(THE PROBLEM)
Please copy all of the lines below word for word, and leave the pictures out of your copy.
"""
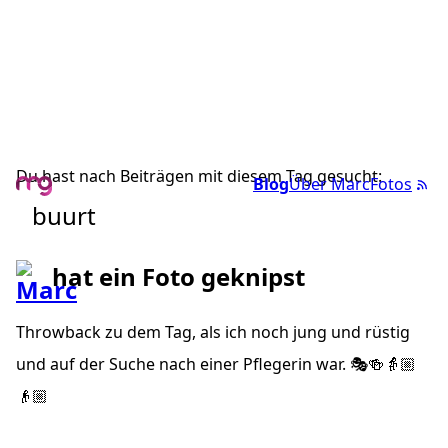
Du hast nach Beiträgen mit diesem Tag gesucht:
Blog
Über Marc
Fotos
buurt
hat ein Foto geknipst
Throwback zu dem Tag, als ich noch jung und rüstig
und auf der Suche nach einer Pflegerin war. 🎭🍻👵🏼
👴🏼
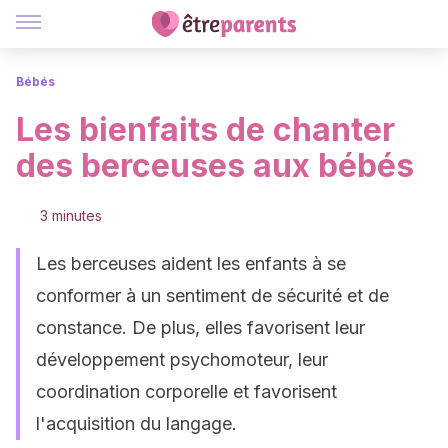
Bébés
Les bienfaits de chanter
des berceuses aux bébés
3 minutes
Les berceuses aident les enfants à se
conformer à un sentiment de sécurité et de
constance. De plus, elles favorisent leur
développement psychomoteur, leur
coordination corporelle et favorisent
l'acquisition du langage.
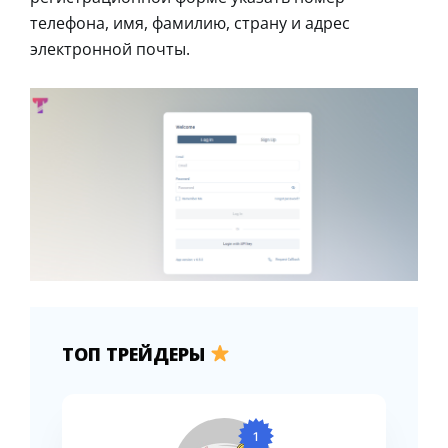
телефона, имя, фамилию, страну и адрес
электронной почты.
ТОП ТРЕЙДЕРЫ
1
"""
(ANSWER TO THIS TASK)
Du hast nach Beiträgen mit diesem Tag gesucht:
Blog
Über Marc
Fotos
buurt
hat ein Foto geknipst
Throwback zu dem Tag, als ich noch jung und rüstig
und auf der Suche nach einer Pflegerin war. 🎭🍻👵🏼
👴🏼
Bébés
Les bienfaits de chanter
des berceuses aux bébés
3 minutes
Les berceuses aident les enfants à se
conformer à un sentiment de sécurité et de
constance. De plus, elles favorisent leur
développement psychomoteur, leur
coordination corporelle et favorisent
l'acquisition du langage.
телефона, имя, фамилию, страну и адрес
электронной почты.
ТОП ТРЕЙДЕРЫ
1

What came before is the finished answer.